Task = Find every line in the records below that holds the word "input" and copy it.

Study material =
%%

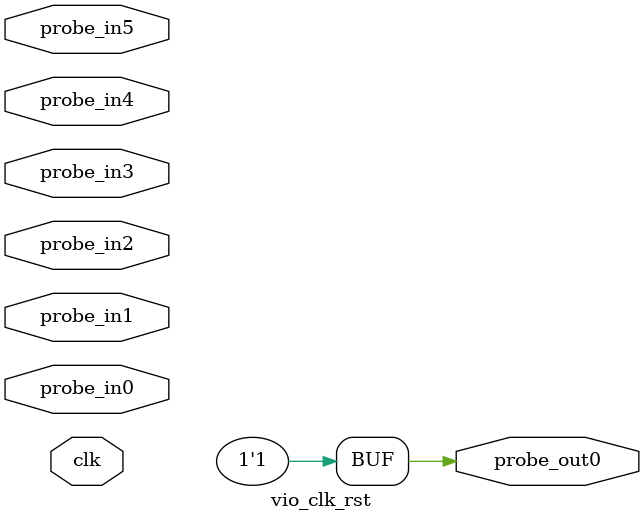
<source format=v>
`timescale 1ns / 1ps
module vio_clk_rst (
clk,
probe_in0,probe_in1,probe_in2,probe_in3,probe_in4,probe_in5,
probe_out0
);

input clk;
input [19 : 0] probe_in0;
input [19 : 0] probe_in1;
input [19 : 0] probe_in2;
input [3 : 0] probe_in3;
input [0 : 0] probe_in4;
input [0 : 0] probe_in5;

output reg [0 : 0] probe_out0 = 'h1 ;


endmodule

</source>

%%

Solution to this exercise =
input clk;
input [19 : 0] probe_in0;
input [19 : 0] probe_in1;
input [19 : 0] probe_in2;
input [3 : 0] probe_in3;
input [0 : 0] probe_in4;
input [0 : 0] probe_in5;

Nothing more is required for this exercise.